** PROBLEM TO SOLVE **
Copy out every line of each item below word for word, leaving out the pictures.

** INPUT DATA **
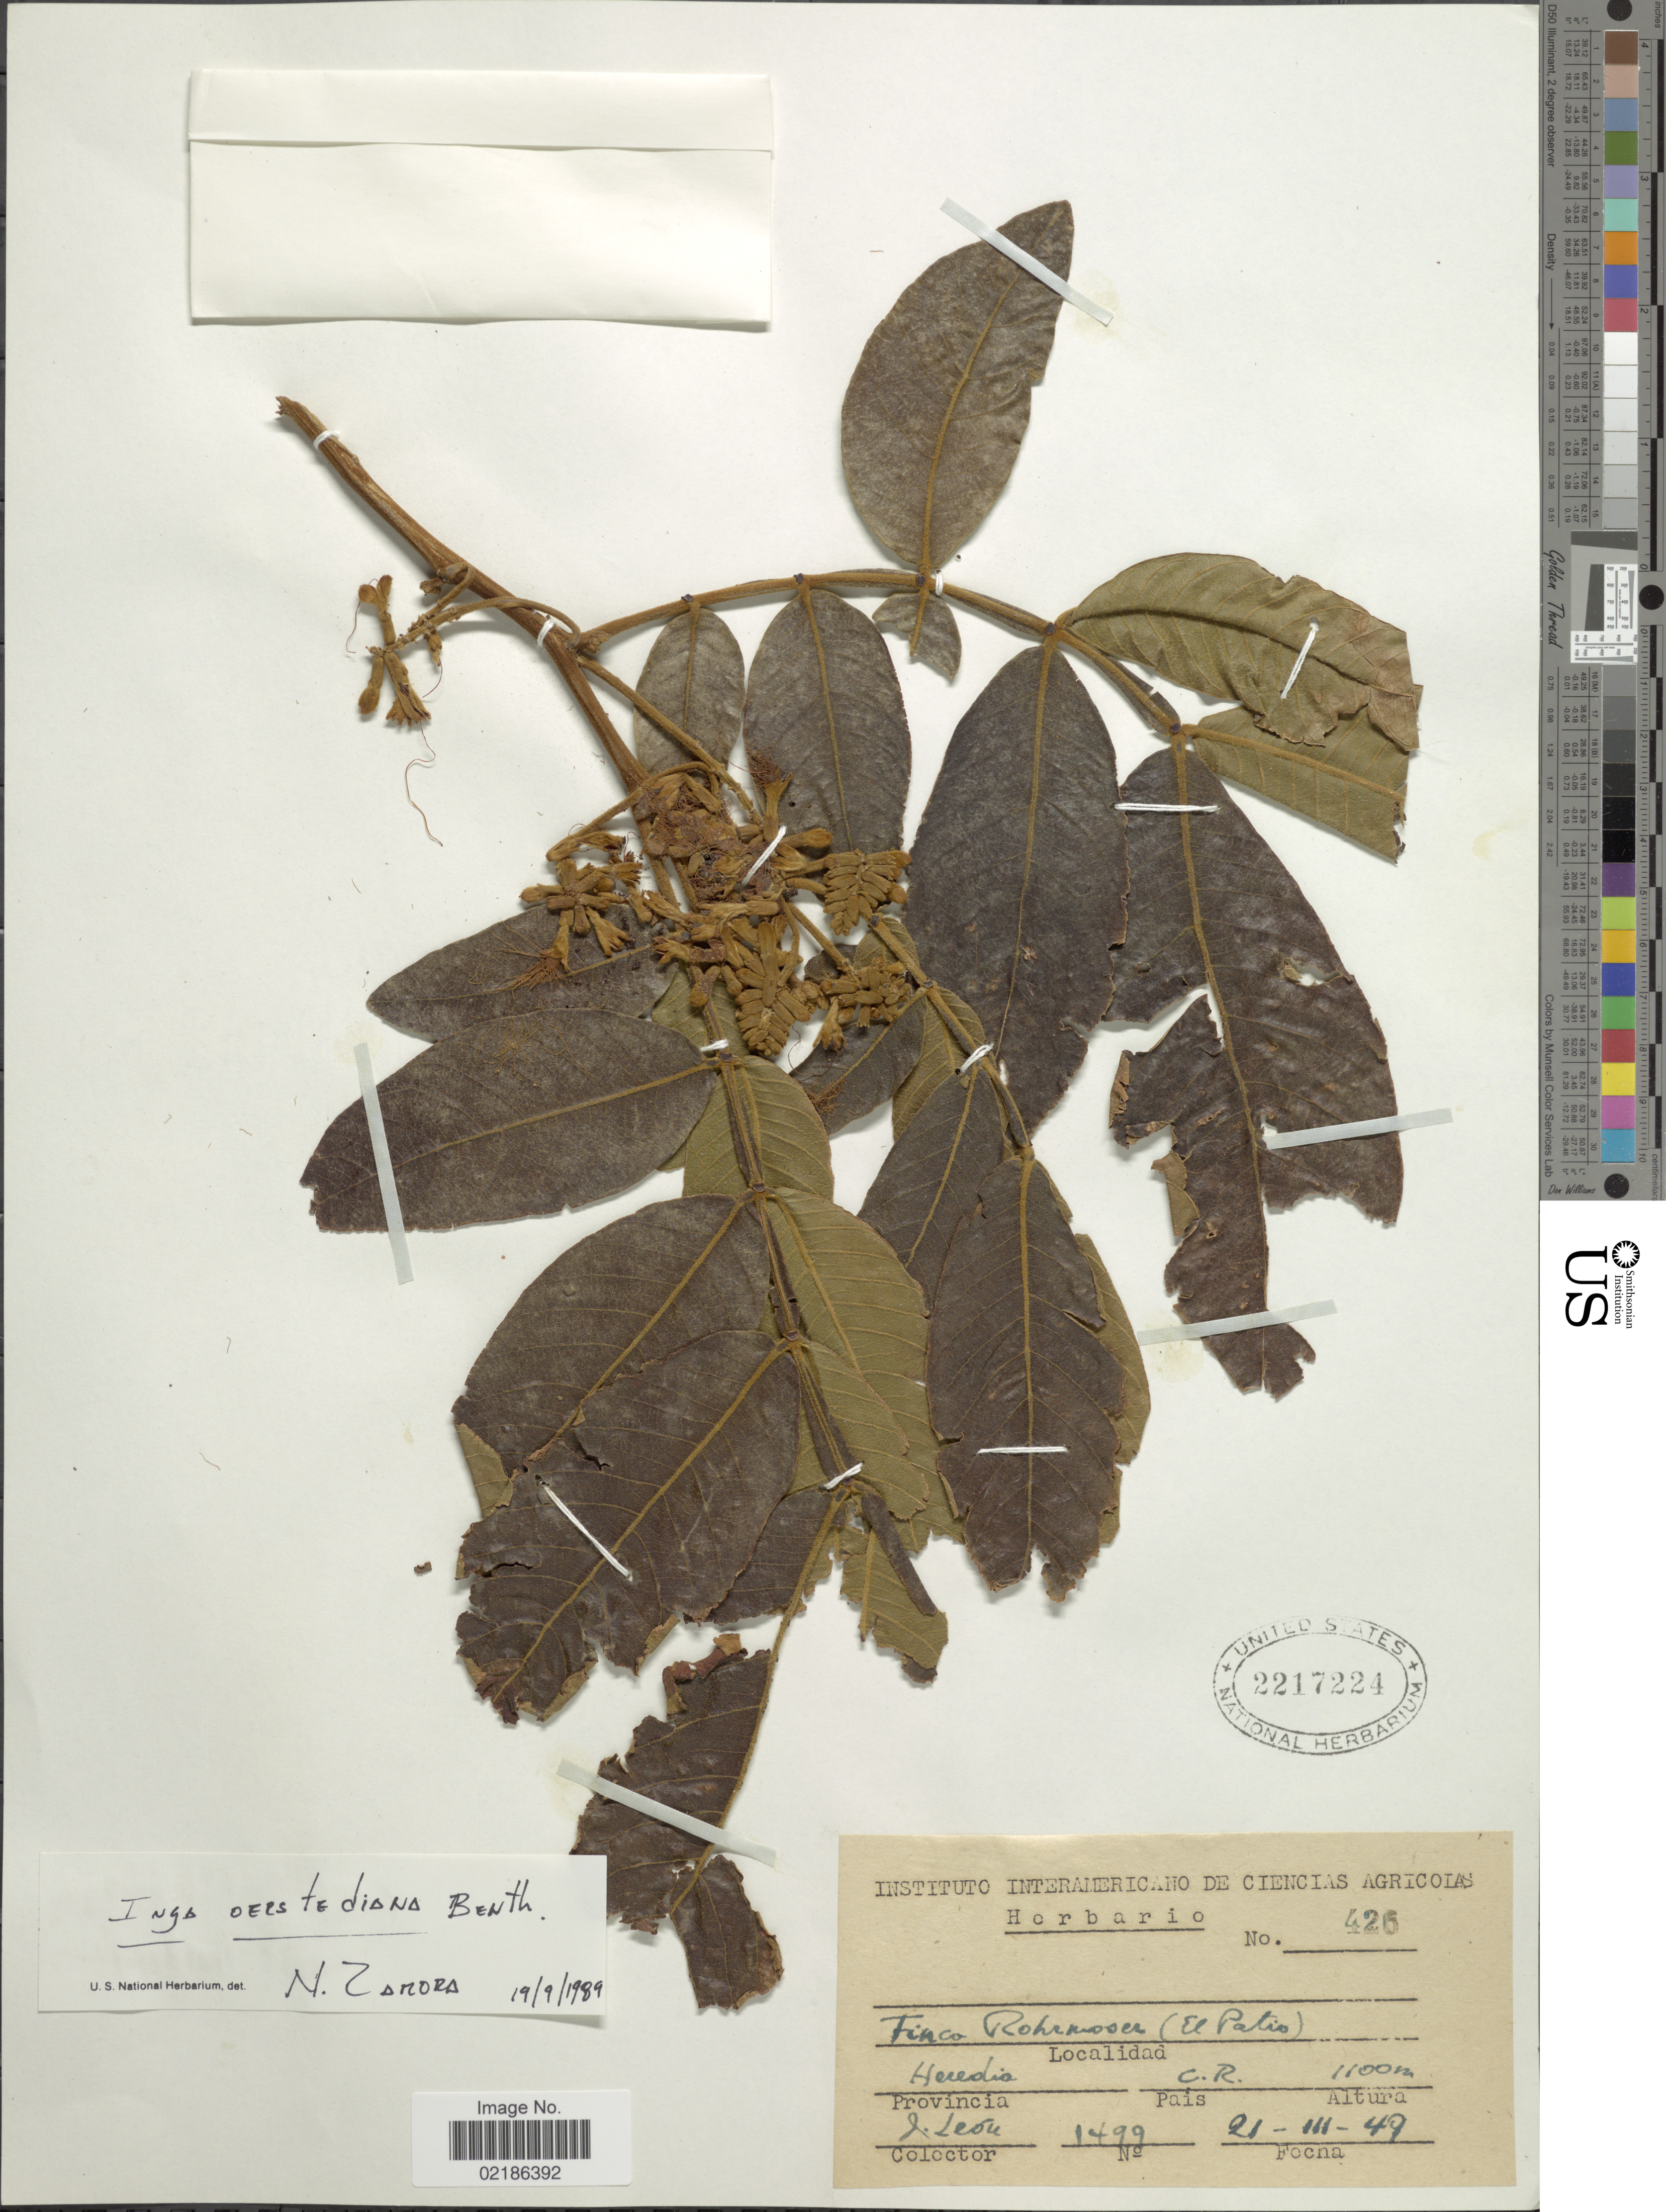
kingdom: Plantae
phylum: Tracheophyta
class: Magnoliopsida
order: Fabales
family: Fabaceae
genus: Inga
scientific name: Inga oerstediana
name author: Benth.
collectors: J. León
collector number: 1499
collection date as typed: Transcribed d/m/y: 21/3/49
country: Costa Rica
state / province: Heredia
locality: Finca Rohrmoser (El Patio)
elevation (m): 1100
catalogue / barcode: US 2217224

** THE REPLY **
kingdom: Plantae
phylum: Tracheophyta
class: Magnoliopsida
order: Fabales
family: Fabaceae
genus: Inga
scientific name: Inga oerstediana
name author: Benth.
collectors: J. León
collector number: 1499
collection date as typed: Transcribed d/m/y: 21/3/49
country: Costa Rica
state / province: Heredia
locality: Finca Rohrmoser (El Patio)
elevation (m): 1100
catalogue / barcode: US 2217224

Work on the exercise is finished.